**SEZIONE DI TESTO**.
※

Ma siamo a Natale, ci sono i regali, il parentado e gli amici cui  augurare tutto il bene: serenità, felicità e prosperità. E’ giusto! Ma abbiamo anche il dovere di essere messi al corrente di quanto succede intorno a noi, che ci sfiora e nemmeno troppo di striscio se poi alla fine siamo noi quelli che devono pagare un conto che si fa sempre più salato.

Un debito pubblico tra i più alti al mondo, raggiungiamo l’Everest, ma non sembra che in molti se ne preoccupino.E parlo soprattutto dei  sostenitori, i simpatizzanti e media collegati e amichevoli o amicali, col governo attuale e il precedente, i giornalisti in cerca di visibilità facile per piazzare la loro ultima improba fatica, magari aiutata da qualche ghost writer non retribuito, nemmeno dalla gloria.

La storia della sottosegretaria è emblematica di una certa idea di “paese”, il nostro, che frana, frana verso una deriva sempre più priva di valori, parola quasi obsoleta, da mettere in soffitta o in cantina e lasciare a riempirsi di strati di polvere.

La dottoressa M.E.B. è il simbolo di questa crisi di valori. Alla sua eta è già stata ministro ed ora occupa un posto di grande prestigio. E’ nell’occhio, come si suol dire, di un ciclone (abbiamo sempre qualche cosa nell’occhio del ciclone in Italia)per la faccenda banca Etruria. Ma si, ma va la, va la, direbbe Totò. La ragazza piaciucchia, lasciamola lavorare, non stiamole troppo addosso…non fece né mai intese fare pressioni…

Il presidente della commissione banche, quello che si chiama col nome che si attaglia alla perfezione a questo pasticcio, va in televisone a dire che lei non ha fatto pressioni. Visco,Vegas, Ghizzoni (cosi parlò…alla fine, quasi senza fiato), affermano tutti di non essere stati pressati da lei. E perbacco, ci dobbiamo credere.

Lei stessa, oggi, esulta, (ma quanto esultano lei e Renzi in questi giorni),avete visto, dice, anche Ghizzoni afferma che non l’ho premuto? Siete cattivi, infami ce l’avete tutti con me perché sono bella, donna e amica di Renzi e anche di Carrai…

Spunta fuori oggi ‘sto Carrai, quello che Renzi voleva a capo delle cybersecurity , suo grandissimo amico, dunque, ha le referenze giuste. Anche lui non ha premuto ma ha solo mandato una mail a ‘sto Ghizzoni qui , per dirgli: amico vedi se puoi dare un occhio a ‘sta faccenda dell’Etruria, ma non dire poi che ho premuto su di te per….

※

**DATI GREZZI**.
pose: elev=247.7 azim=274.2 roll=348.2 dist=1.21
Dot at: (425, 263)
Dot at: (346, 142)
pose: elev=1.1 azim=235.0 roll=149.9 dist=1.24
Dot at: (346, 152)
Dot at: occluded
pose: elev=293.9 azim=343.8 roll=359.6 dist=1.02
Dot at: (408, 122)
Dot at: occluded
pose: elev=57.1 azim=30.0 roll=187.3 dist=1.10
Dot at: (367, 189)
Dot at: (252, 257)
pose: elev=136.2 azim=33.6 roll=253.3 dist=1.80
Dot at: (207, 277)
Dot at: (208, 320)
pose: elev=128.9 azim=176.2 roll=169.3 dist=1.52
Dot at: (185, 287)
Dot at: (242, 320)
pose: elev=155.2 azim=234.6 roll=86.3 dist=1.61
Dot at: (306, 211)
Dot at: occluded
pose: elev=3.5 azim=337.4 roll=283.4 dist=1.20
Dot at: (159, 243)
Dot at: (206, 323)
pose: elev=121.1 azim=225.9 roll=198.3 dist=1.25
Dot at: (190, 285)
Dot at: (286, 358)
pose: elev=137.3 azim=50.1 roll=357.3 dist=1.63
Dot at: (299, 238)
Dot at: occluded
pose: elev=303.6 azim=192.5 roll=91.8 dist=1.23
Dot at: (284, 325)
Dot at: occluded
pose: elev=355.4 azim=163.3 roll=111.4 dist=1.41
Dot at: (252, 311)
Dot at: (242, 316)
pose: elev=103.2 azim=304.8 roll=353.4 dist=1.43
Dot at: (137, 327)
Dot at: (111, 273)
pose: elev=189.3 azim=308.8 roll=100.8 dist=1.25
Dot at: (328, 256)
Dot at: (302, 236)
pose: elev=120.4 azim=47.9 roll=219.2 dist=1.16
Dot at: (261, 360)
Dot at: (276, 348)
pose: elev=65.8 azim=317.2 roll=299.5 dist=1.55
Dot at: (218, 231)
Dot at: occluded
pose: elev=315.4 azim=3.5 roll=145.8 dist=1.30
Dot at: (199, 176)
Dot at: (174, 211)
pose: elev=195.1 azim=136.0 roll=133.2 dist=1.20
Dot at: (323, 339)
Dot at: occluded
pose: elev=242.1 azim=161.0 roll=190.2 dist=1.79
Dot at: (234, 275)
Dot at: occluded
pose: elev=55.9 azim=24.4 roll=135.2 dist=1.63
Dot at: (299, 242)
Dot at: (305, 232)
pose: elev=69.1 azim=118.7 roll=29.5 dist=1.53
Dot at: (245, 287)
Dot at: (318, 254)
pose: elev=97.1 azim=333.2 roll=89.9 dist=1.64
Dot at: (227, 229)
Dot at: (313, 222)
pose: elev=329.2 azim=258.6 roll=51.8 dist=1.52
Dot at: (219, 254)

※

**DA FARE**.
- 1) Elenca i cognomi delle persone che, nel brano sulla faccenda Etruria, affermano tutte di non essere state pressate dalla sottosegretaria.
- 2) Per favore, ricopia dal brano sulla faccenda Etruria il passo che comincia con «Spunta fuori oggi» e prosegue fino a «di te per….».
- 3) Prosegui il brano sulla faccenda Etruria dal punto in cui si interrompe.

**RISULTATI**.
- 1) Visco, Vegas, Ghizzoni

- 2)
Spunta fuori oggi ‘sto Carrai, quello che Renzi voleva a capo delle cybersecurity , suo grandissimo amico, dunque, ha le referenze giuste. Anche lui non ha premuto ma ha solo mandato una mail a ‘sto Ghizzoni qui , per dirgli: amico vedi se puoi dare un occhio a ‘sta faccenda dell’Etruria, ma non dire poi che ho premuto su di te per….

- 3)
Dunque De Bortoli aveva detto il vero: la sottosegretaria si era interessata…ma non ha fatto pressioni.

Allora diciamola tutta: le faccio io, da questo punto privilegiato, comodo e caldo, da cittadina che ne ha le…scatole piene e strapiene di vedere la Boschi col telefono all’orecchio sorridere al nulla, in tutti i Tg, ogni santo o santissimo giorno. Premo perchè qualche santo benevolo ci metta una mano in testa e ci dica, a tutti: ma quanto siete fregnoni, (in veneto si direbbe in altro modo ma evito per carità di patria, ma insomma, ci siamo capiti: ingenui, pirlotti e creduloni..).Ma non lo avete ancora capito? Questi vi menano per il naso al guinzaglio e voi vi bevete tutto…

Cin cin…italiani,  dopo la  frutta arriva sempre il dolce. In fondo, ma molto in fondo.

Ci vuole coraggio!

Pare che con la nuova legge elettorale dopo il voto non avremo un vincitore. Cosi ci dicono. bella prospettiva. Già a votare ci vanno sempre di meno, se poi si pensa che andarci non serva a nulla, stiamo freschi. Ci hanno messo davvero impegno per sfornare questo capolavoro di ingegneria macchiavellica per non fare vincere nessuno.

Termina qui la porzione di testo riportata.